Metaverse for Mental Health
Excessive screen time and social media use can impact psychological health, but its responsible use can boost mental health. Immersive technology, Metaverse, has the potential to support mental health. Using gaming platforms and non-invasive technologies like electrode-enabled headsets are being explored as a tool for treatment.
Wearable Plant Sensors
Wearable plant sensors are small devices that can attach to crops and continuously monitor temperature, humidity, moisture, and nutrient levels. These sensors provide real-time data and can aid in optimizing yields, reducing waste, detecting early signs of disease, and minimizing environmental impact. This technology can help increase food production as the UN Food and Agricultural Organization estimates that food production must increase by 70% by the year 2050 to feed the expanding global population.

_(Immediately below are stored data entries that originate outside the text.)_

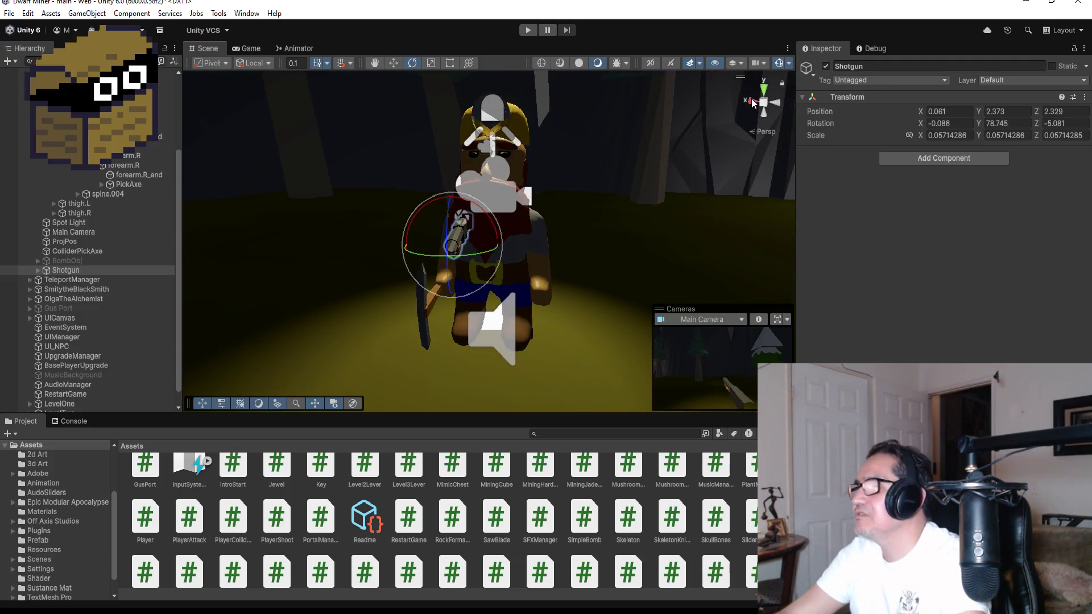
{"action": "left_click", "coordinate": [753, 102]}
{"action": "left_click", "coordinate": [779, 102]}
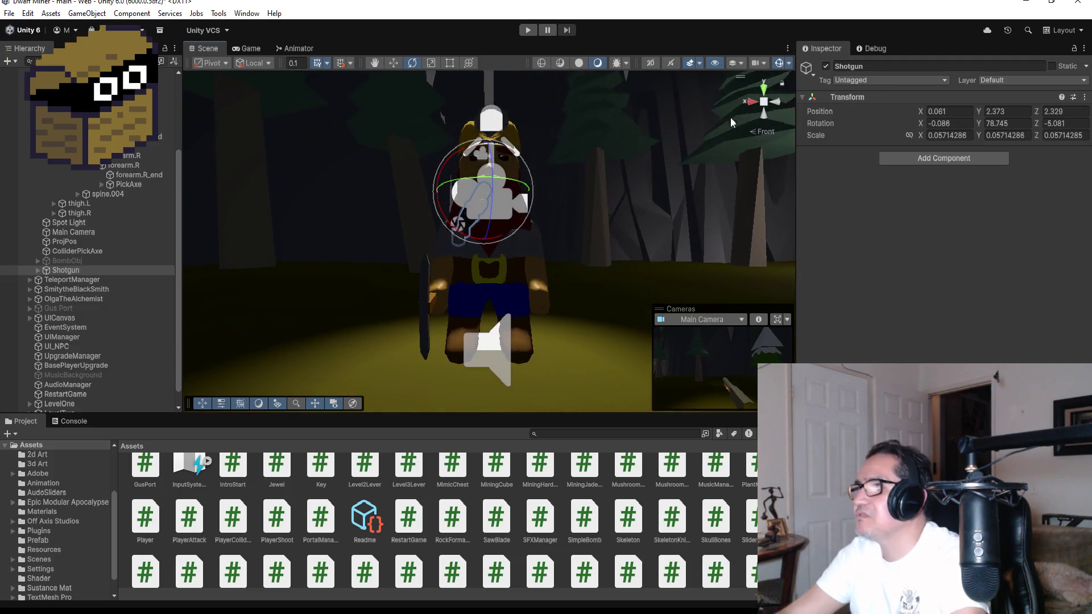
{"action": "left_click_drag", "start_coordinate": [633, 148], "coordinate": [623, 166], "text": "alt"}
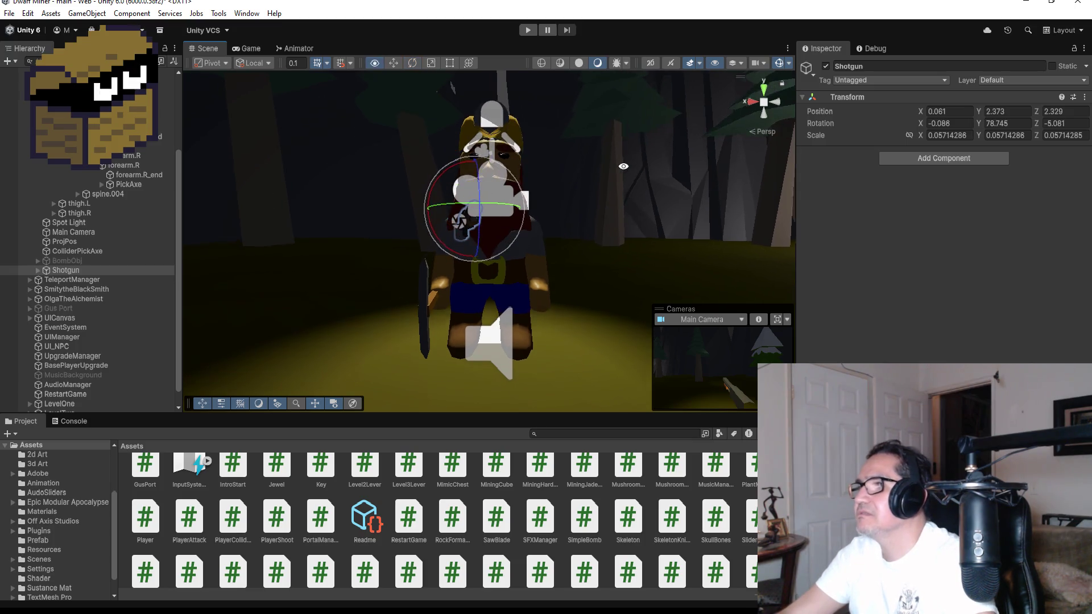
{"action": "left_click", "coordinate": [752, 102]}
{"action": "left_click", "coordinate": [774, 102]}
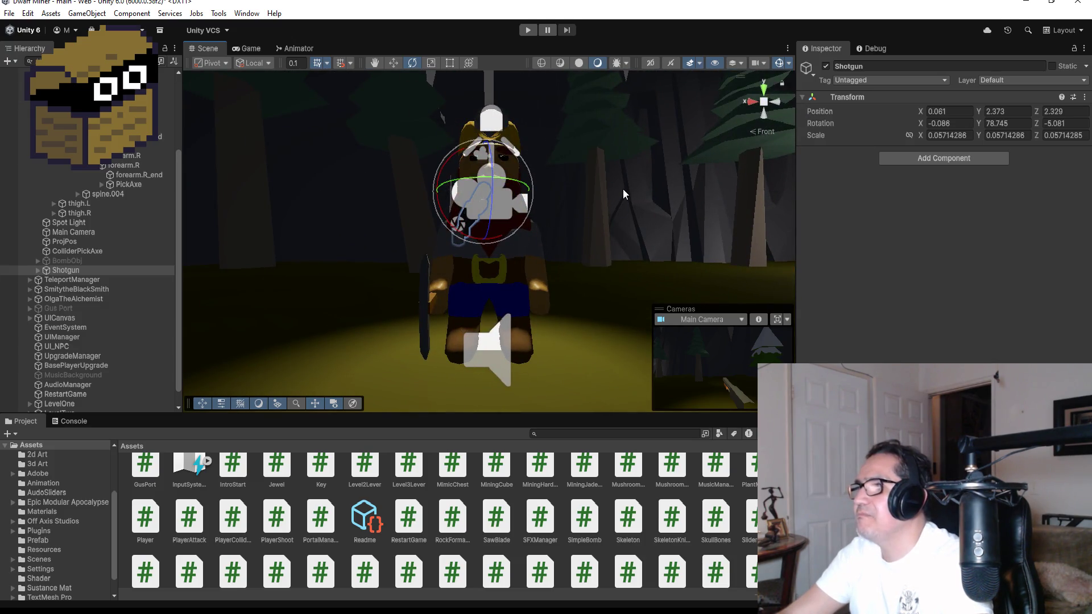
{"action": "left_click_drag", "start_coordinate": [569, 240], "coordinate": [568, 248]}
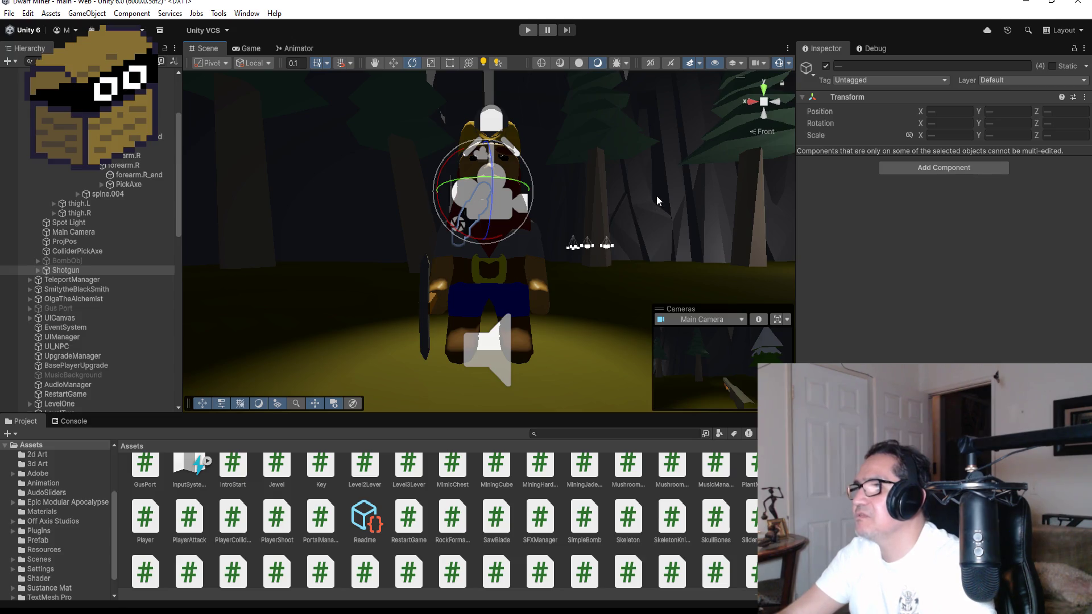
Duplicate the canyon rock, collapse GroupRocks and LevelOne, and reselect the Shotgun with the Move tool
{"action": "left_click", "coordinate": [609, 255]}
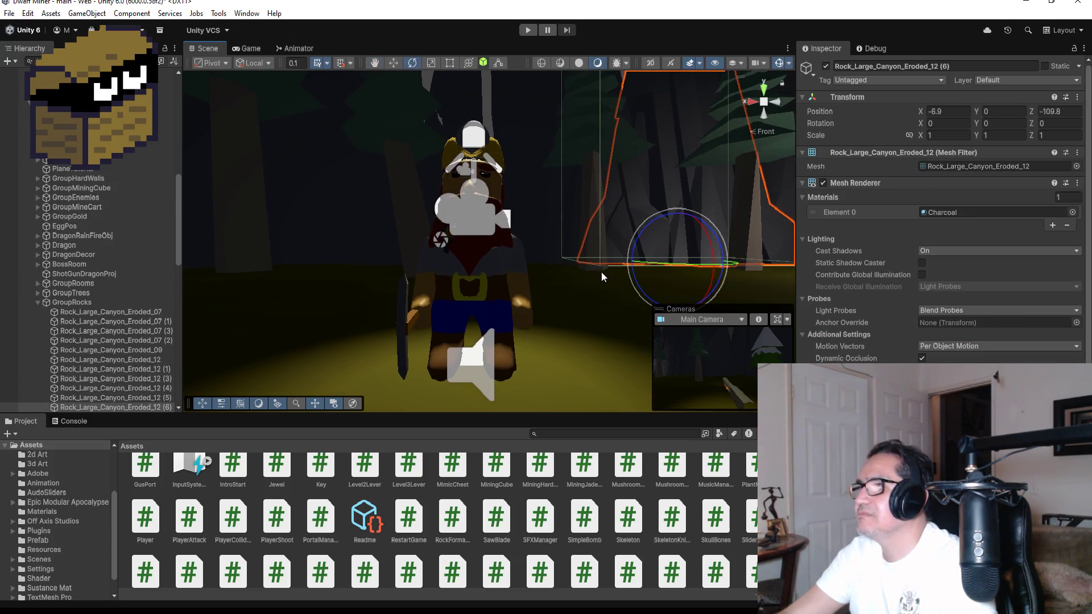
{"action": "key", "text": "ctrl+d"}
{"action": "key", "text": "ctrl+d"}
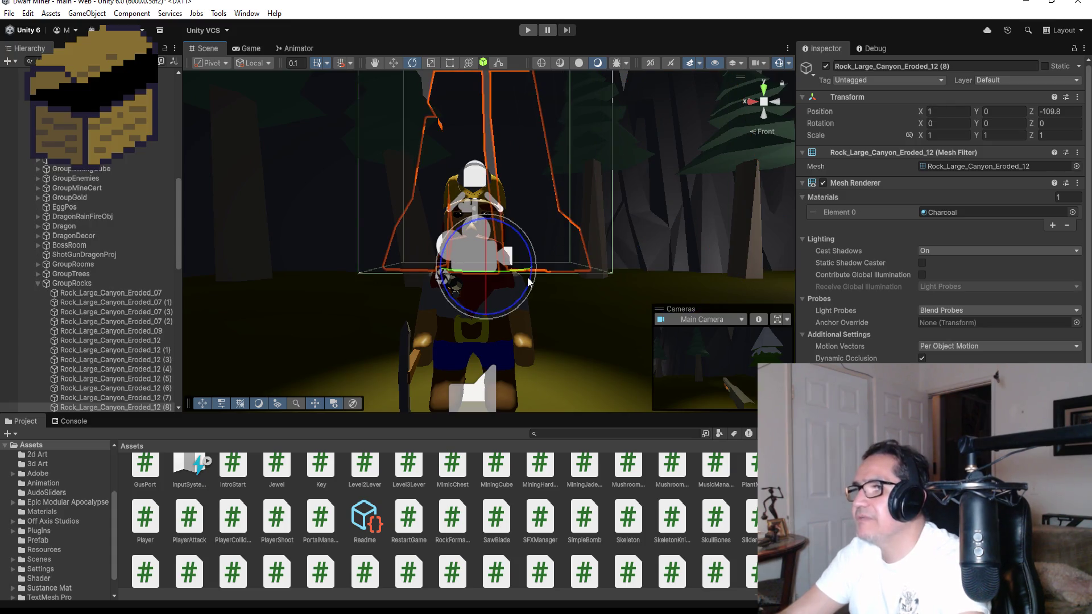
{"action": "left_click", "coordinate": [38, 283]}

Spatial omics combining advanced imaging techniques with DNA sequencing have the potential to aid therapeutic discovery, the characterization of tumors, and the study of infectious diseases. Spatial Omics can map out biological processes at a molecular level. This emerging technique enables the visualization of previously unobservable cell architecture and natural events—which can be used to develop molecular-level “cell atlases” of different species. The market for spatial omics solutions is expanding; however, for this technique to realize its full potential, several technical challenges must be addressed, like data acquisition, processing, storage, and standardized reporting.
Flexible Neural Electronics
When traditional probes cause discomfort and lack signal accuracy, brain-machine interface (BMI) systems are being used to treat epilepsy and in prosthetic devices. BMIs could deepen our understanding of brain diseases, provide greater control of prosthetics, and boost the development of brain-monitoring devices and brain stents. Recently, researchers have developed flexible BMIs that conform to the brain. Future advances may eventually lead to accurate human-artificial intelligence interfacing; though ethical issues must first be considered before that becomes widely implemented.
Data Centers account for an estimated 1% of global electricity consumption. Innovative computing solutions to promote sustainable energy use are being developed to prevent rising electricity consumption from turning into the worst environmental crisis. Energy efficiency techniques such as liquid cooling systems repurposing excess heat are used. Achieving net zero data centers will require integration and co-designing technologies for electricity generation, storage, and management.
Artificial Intelligence Facilitated Health Care
The Covid-19 pandemic exposed weaknesses in global public health systems; AI-based healthcare solutions could significantly benefit developing countries with currently inadequate healthcare procedures. The inadequacy of the public health system impeded the growing incorporation of AI and machine learning into healthcare to address future health crises and reduce wait times for medical care. In the next few years, AI-based healthcare solutions will be prevalent after overcoming the concerns related to data privacy norms, uncertain public acceptance, and patient compliance. For these solutions to become widely accepted, ethical frameworks for processing enormous amounts of data are needed.